SOURCE PASSAGE:
Investigations and treatment:
A non-contrast brain CT was done immediately which demonstrated
bilateral basal ganglia bleeding (figure 1 and 2) . CT cerebral
angiogram (figure 3) was negative for aneurysms and vascular
malformations. Blood samples were withdrawn and sent for complete blood
count, coagulation profile and biochemistry and were found to be within
normal limits. A 12-lead electrocardiogram was obtained and showed
normal sinus rhythm and left ventricular hypertrophy(LVH). An x-ray film
of the chest didn’t pick out gross cardiopulmonary abnormality. Patient
was shifted to the intensive care unit and was managed with a
combination of antihypertensive, osmotic diuretic(mannitol) and other
supportive intravenous and oral medications. Nasogastric tube was
inserted and early enteral feeding was started. While in ICU,
echocardiogram and ultrasound scan of abdomen with renal doppler was
performed bedside. ECHO was normal except for the presence of concentric
LVH and ultrasound scan was unremarkable. The patient gradually improved
over the period 6 days with GCS of 14 (E4V4M6) and controlled blood
pressure with a combination of anti-hypertensive drugs. He was then
shifted out of the ICU and was taken care of in the ward along with
physiotherapy and other supportive therapies.

ENTRIES SUPPLIED:
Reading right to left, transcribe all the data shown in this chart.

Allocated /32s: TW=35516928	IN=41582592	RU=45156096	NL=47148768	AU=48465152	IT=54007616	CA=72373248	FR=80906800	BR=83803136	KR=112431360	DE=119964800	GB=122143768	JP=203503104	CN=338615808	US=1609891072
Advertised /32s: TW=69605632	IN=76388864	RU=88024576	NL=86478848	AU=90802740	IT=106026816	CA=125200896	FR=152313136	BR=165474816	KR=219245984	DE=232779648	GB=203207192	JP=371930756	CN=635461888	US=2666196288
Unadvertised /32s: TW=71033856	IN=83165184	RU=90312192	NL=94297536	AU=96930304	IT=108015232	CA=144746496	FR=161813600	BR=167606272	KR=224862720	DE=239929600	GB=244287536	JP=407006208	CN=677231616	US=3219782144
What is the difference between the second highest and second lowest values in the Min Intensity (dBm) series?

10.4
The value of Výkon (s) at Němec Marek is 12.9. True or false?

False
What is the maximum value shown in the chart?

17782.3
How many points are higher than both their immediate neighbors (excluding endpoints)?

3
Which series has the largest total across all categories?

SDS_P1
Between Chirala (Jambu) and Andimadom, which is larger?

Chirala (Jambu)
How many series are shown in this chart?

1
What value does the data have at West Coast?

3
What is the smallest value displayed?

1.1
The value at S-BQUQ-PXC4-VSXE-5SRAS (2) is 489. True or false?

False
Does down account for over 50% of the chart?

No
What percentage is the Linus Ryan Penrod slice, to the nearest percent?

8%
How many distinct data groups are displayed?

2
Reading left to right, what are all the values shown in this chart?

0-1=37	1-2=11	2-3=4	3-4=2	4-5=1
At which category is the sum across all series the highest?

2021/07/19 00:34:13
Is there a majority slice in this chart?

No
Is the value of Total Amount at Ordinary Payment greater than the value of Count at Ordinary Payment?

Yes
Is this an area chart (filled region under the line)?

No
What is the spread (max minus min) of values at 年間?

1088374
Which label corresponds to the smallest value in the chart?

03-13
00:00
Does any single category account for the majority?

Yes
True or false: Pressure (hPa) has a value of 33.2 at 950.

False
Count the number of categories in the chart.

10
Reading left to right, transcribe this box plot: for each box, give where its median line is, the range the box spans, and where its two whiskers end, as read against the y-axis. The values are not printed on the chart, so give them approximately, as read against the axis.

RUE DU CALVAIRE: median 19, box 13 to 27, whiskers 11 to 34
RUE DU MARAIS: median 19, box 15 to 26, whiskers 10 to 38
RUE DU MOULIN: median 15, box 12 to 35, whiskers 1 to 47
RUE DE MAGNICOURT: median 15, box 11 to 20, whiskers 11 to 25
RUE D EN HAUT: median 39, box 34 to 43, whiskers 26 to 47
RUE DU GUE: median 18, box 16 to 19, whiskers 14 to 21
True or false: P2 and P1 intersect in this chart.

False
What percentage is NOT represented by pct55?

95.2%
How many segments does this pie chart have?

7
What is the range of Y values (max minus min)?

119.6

TASK BRIEF: In the investigations and treatment passage, what did the CT cerebral angiogram show?

SOLUTION TO THE EXERCISE: It was negative for aneurysms and vascular malformations.